Service provider slashes data stores with client and back-end dedupe

OncoreIT is a service provider that uses the Asigra platform to provide backup to customers. It reduces the volume of backups stored by eliminating duplicate data across customer data sets; at the source using the Asigra client and in the firm’s data centre using dedupe functionality on its storage arrays.

Chief Operating Officer David Ebsworth said OncoreIT uses deduplication because it cuts down on data volumes and saves the client money. "If we didn't have it we would be storing the same data for multiple clients, which across our 200 TB of data would be astronomical."                                                                                                     

Using a pair of BlueArc Titan 3000s in data centres in London and Amsterdam, Ebsworth estimated that data deduplication saved about 100 TB of capacity and reduced spend on new storage by around 40%.

Ebsworth said the firm gained the highest deduplication ratios from eliminating duplicated operating system images and service packs. "When one client sends the same data -- as identified by its digital signature -- that's exactly the same as data from another client, we only retain one instance.

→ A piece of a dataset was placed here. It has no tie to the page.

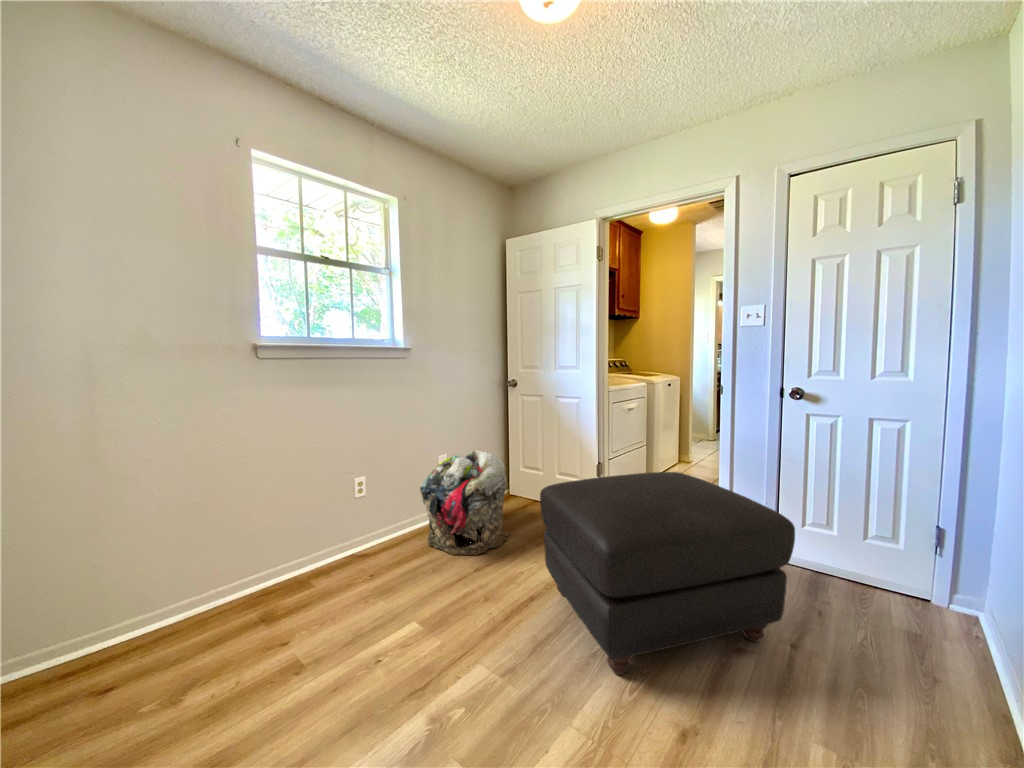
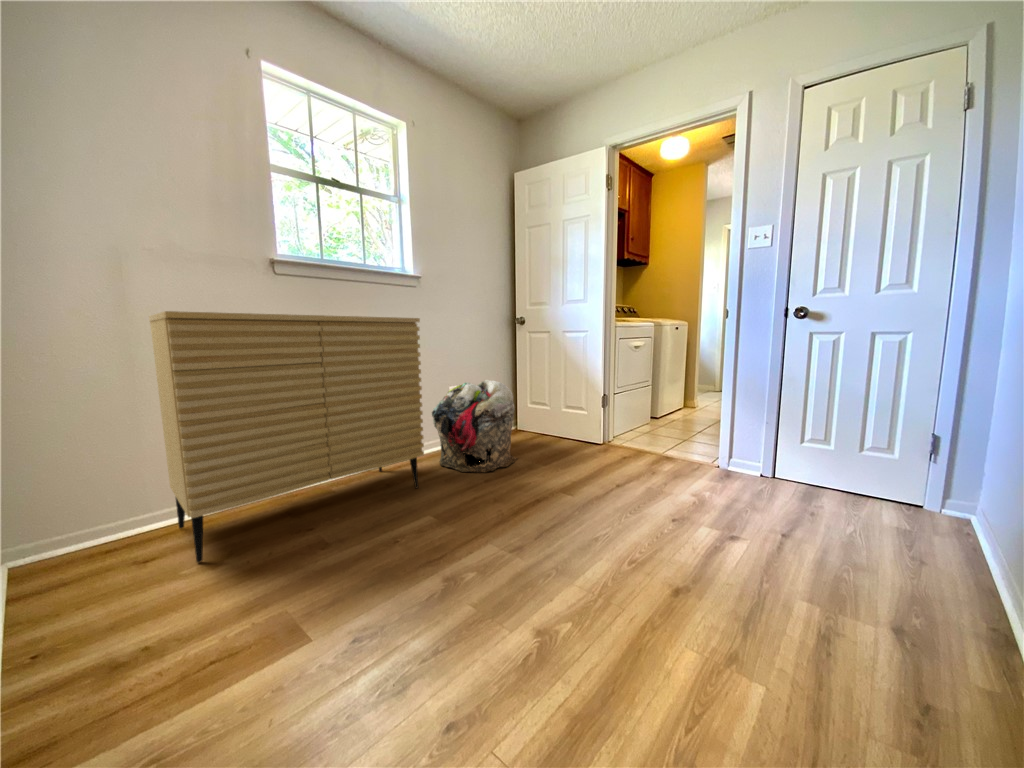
dresser: none [118,396,411,699] -> present [149,311,424,563]
ottoman: present [540,472,795,675] -> none [547,386,790,551]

So if you have servers with the same operating systems, for example, I only store them once, which reduces the client's storage bill for it to zero.” Customers know their data is deduplicated in conjunction with that of other customers and are happy for that to happen – OncoreIT makes a selling point of the savings they gain from that.

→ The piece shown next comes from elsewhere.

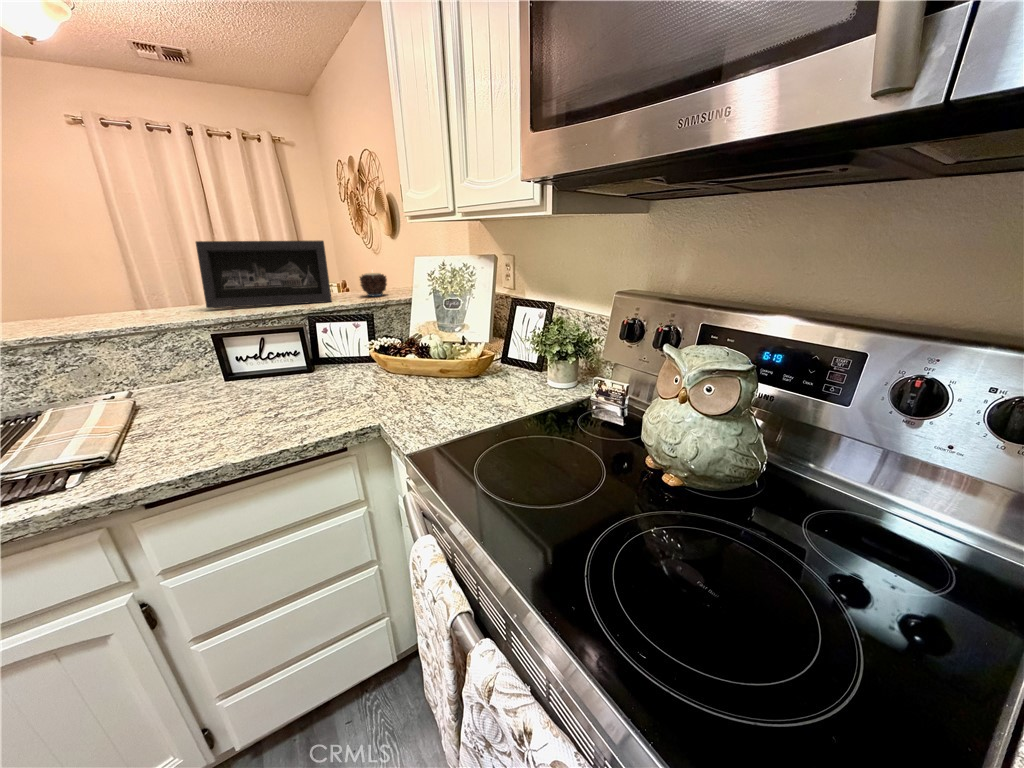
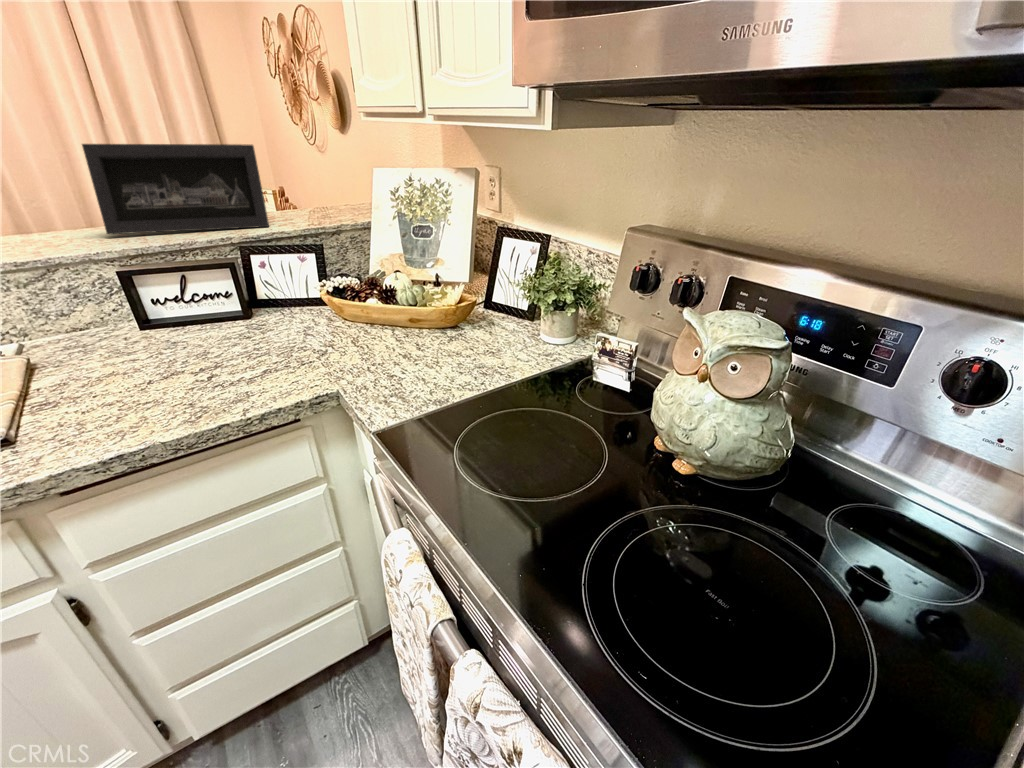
candle: present [360,273,387,296] -> none [303,183,339,219]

"Dedupe works at two levels," said Ebsworth. "We dedupe on the client site before data is transmitted to our back-end data vaults. With client site deduplication, our aim is to ingest less data. Back at my vault, I dedupe and I may find that I have exactly the same data in my vault. The cost of processing deduplication is much less than the extra cost of spinning disk. If we can store less, we cost less. And it just worked out of the box."

Ebsworth reports no problems at all in restoring deduplicated data.

CMC Markets gets selective with deduplication

Financial services company CMC Markets uses data deduplication to implement live replication between two sites that provide the infrastructure for CMC's Internet-based financial spread betting services.

Since Technical Operations Manager Greg Gawthorpe oversaw the first implementation of data deduplication at CMC Markets in 2008 he’s learned a few things , especially what data is best left unreduced and what needs to be deduplicated. He is now in charge of four Data Domain 530s and two 40 TB Nexsan SATABeasts and benefits from an average reduction ratio of 23:1.

"What we did originally was throw data at our Data Domains, and when they filled up we bought more storage. We spent an inordinate amount of time managing the systems manually as we hadn’t left any headroom. We bought more storage but only after we had completed our tiering exercise.”

“We back up to the deduplication device, which replicates itself to the remote site, making copies for daily, weekly and monthly retention with some data retained for up to seven years. We take and keep multiple copies of data, some off-site, some on-site."

Gawthorpe said that scheduling and planning backups is important when the deduplication systems are running flat-out as they can become a bottleneck.

"It took us six months to organise and automate data tiering policies," he said. "Now we only send data to the deduplication devices that we need one or two copies of. For example, some backups need to remain on-site for four weeks. Others need only one cached copy so we don't dedupe that; instead it goes straight to a SATABeast. We also have offline databases that back up straight to tape, so we took those out of the deduplication stream too.

"In other words, if you don't send the dedupe devices the right data, you won't make best use of them. They're not cheap, but they definitely have a place in the infrastructure. We don't have to touch them anymore," said Gawthorpe.

He added, “When comparing the Data Domains to comparable nearline storage such as SATA we saved in the region of £100,000 on the initial outlay. With regard to power usage and associated cooling when compared to SATA, we worked out we would save approximately £25,000 per annum.”

Like Ebsworth and Hunt, CMC’s Gawthorpe reported no issues with restoration from deduplicated data.